Work request
Every line in the listing below from the one with "cereal bowl: present" through the one with "coffee cup: none [762,417,814,497]" is to be reproduced exactly, both ends included; leave out the rest.
*** Supplied material ***
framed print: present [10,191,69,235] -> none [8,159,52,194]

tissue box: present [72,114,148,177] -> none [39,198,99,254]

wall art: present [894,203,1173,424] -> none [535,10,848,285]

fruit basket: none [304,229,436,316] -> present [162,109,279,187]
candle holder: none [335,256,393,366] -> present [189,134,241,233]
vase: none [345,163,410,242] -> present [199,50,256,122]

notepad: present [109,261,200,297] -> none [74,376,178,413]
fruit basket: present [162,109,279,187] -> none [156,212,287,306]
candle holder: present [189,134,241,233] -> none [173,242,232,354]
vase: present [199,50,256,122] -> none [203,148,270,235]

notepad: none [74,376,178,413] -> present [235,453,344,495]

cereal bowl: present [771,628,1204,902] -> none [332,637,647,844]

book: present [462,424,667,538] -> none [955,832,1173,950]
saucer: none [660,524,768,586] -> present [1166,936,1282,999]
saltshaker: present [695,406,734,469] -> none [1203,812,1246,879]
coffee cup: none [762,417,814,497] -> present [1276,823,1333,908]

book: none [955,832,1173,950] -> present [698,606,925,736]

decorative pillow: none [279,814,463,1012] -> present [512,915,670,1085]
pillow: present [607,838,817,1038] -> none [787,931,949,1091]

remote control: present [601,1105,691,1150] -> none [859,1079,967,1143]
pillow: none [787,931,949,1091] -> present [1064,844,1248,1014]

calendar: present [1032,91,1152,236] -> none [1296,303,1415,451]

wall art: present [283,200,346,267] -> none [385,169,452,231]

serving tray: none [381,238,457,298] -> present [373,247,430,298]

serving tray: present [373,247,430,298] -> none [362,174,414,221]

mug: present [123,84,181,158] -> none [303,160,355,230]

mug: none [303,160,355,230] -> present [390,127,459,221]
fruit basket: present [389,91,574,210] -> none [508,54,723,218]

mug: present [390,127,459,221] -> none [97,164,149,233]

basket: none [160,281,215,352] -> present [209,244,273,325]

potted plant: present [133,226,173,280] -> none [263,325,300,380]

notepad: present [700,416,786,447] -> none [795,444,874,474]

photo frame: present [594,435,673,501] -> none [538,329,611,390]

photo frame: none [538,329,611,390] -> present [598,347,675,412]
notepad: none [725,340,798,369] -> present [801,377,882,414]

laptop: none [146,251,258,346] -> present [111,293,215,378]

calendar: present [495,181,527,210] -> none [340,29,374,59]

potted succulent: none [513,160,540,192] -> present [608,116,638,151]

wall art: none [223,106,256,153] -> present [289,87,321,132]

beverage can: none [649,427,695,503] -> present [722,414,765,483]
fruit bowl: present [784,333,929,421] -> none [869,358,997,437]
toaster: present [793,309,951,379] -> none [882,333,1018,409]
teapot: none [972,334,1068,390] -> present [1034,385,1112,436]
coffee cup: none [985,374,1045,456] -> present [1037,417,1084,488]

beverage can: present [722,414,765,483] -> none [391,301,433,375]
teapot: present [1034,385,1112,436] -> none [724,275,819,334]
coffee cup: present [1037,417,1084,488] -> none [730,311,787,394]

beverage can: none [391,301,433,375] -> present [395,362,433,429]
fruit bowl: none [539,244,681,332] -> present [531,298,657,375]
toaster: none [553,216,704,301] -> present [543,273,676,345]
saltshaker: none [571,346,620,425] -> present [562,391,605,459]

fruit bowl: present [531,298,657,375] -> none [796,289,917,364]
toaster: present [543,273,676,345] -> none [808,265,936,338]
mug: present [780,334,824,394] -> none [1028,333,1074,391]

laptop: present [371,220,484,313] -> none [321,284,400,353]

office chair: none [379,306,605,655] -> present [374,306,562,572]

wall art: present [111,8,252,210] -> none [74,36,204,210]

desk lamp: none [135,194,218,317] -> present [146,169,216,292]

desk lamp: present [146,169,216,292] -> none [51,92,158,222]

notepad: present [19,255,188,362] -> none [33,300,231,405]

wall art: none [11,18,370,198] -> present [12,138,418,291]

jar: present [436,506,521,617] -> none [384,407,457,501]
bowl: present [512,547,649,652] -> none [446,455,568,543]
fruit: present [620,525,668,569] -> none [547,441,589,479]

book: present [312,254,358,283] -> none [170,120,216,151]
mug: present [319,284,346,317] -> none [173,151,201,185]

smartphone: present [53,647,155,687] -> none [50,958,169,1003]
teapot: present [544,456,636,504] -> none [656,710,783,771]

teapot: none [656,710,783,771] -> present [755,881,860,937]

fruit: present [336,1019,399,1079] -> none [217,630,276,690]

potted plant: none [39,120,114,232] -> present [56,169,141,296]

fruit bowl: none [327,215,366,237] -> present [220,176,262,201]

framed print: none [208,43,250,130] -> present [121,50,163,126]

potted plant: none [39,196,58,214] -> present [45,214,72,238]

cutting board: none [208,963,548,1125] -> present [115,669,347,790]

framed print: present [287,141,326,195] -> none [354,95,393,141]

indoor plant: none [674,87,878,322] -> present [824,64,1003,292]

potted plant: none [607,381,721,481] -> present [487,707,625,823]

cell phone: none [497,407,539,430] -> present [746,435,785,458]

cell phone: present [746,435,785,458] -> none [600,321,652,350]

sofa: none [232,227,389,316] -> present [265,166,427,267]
*** End of Supplied material ***
Response to this task
cereal bowl: present [771,628,1204,902] -> none [332,637,647,844]

book: present [462,424,667,538] -> none [955,832,1173,950]
saucer: none [660,524,768,586] -> present [1166,936,1282,999]
saltshaker: present [695,406,734,469] -> none [1203,812,1246,879]
coffee cup: none [762,417,814,497] -> present [1276,823,1333,908]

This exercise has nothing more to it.